Copy the rows below word for word, omitting the pictures.

[[ SOURCE MATERIAL, beginning ]]

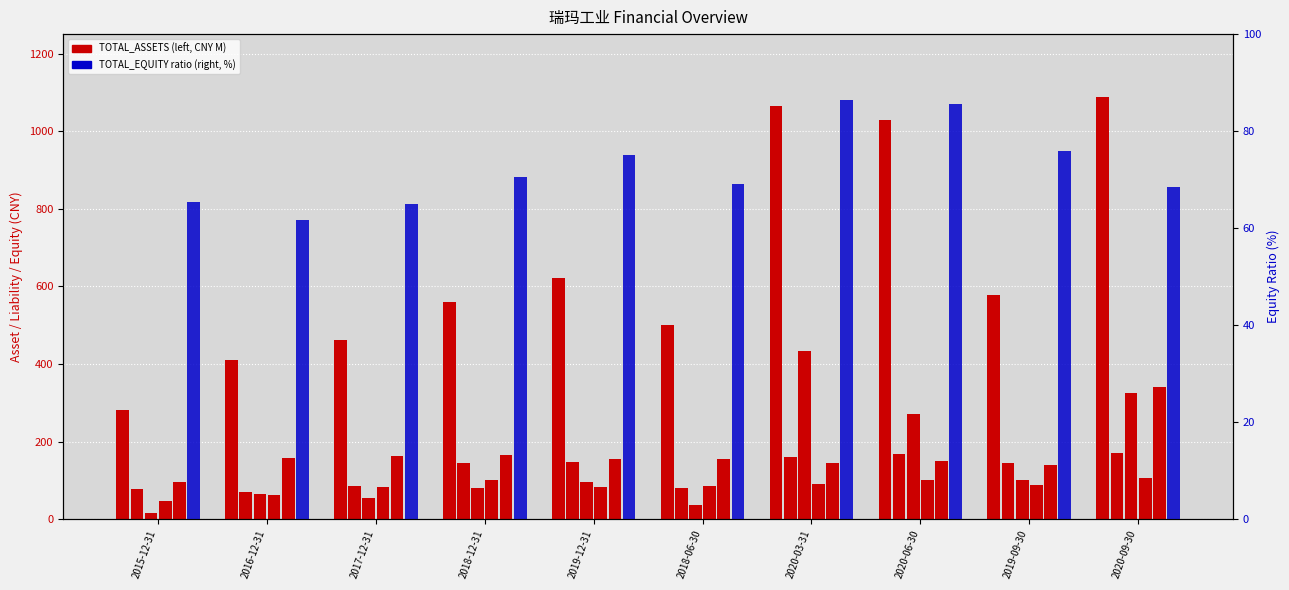

Does the chart contain any negative values?

No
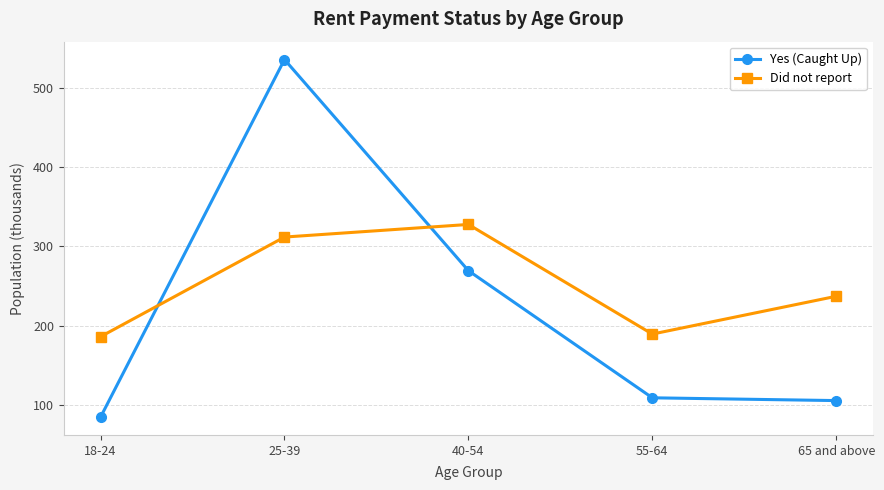

After their last crossing, which series has the higher values: Yes (Caught Up) or Did not report?

Did not report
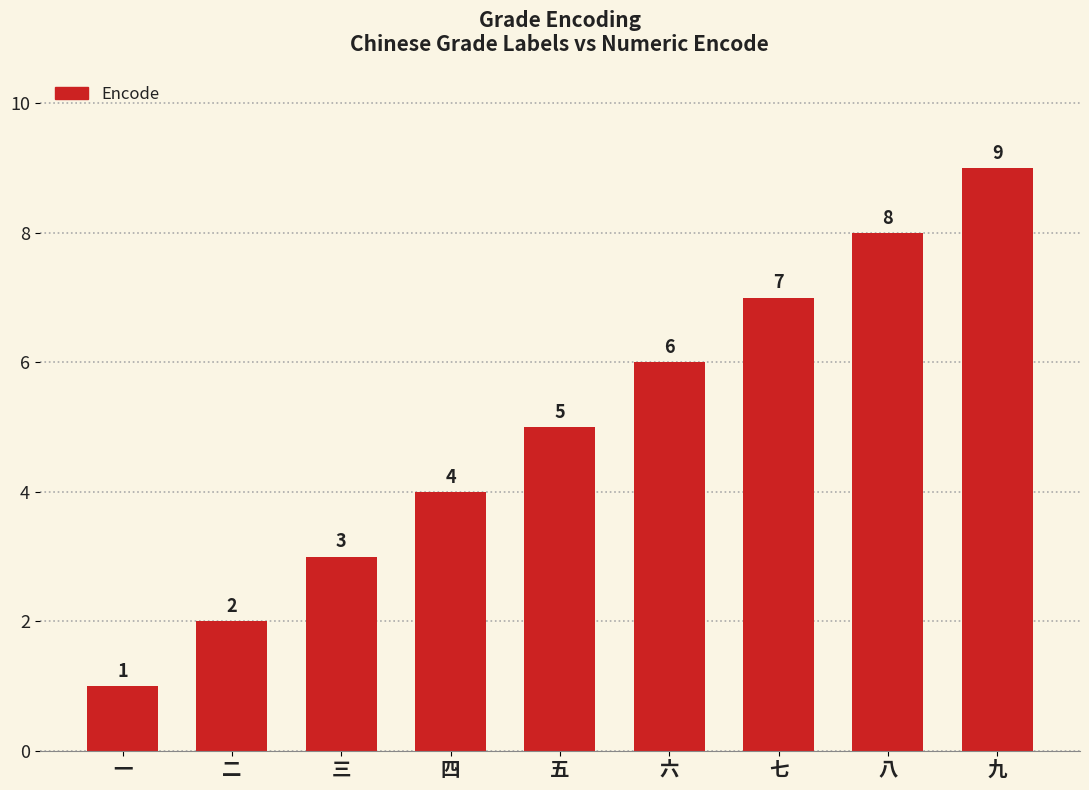

Are the bars grouped side by side (vs. stacked)?

No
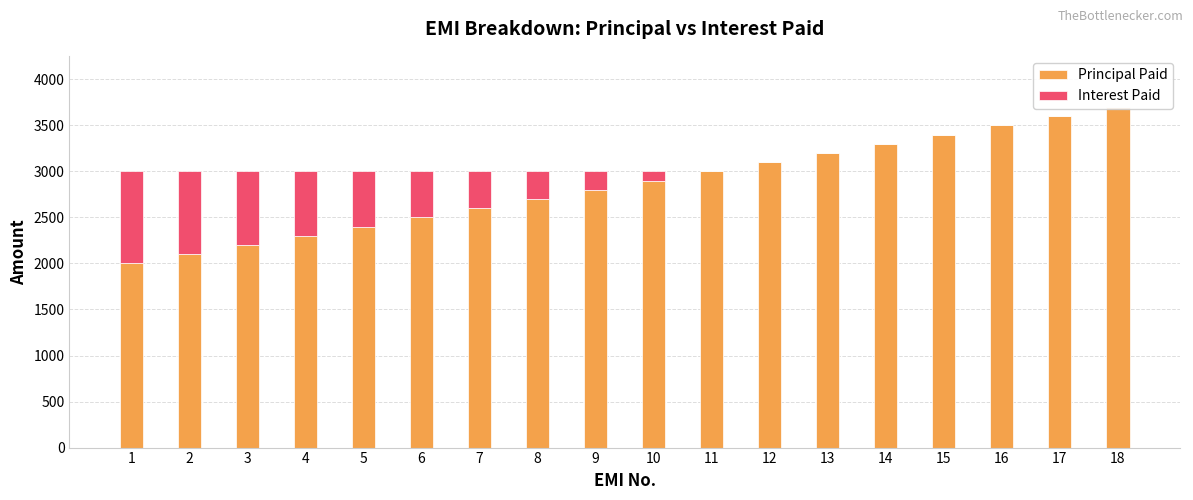

What is the value of the Interest Paid bar at the 3rd from the left?

800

[[ SOURCE MATERIAL, end ]]

# SOLUTION FOR THIS EXERCISE
Does the chart contain any negative values?

No

After their last crossing, which series has the higher values: Yes (Caught Up) or Did not report?

Did not report

Are the bars grouped side by side (vs. stacked)?

No

What is the value of the Interest Paid bar at the 3rd from the left?

800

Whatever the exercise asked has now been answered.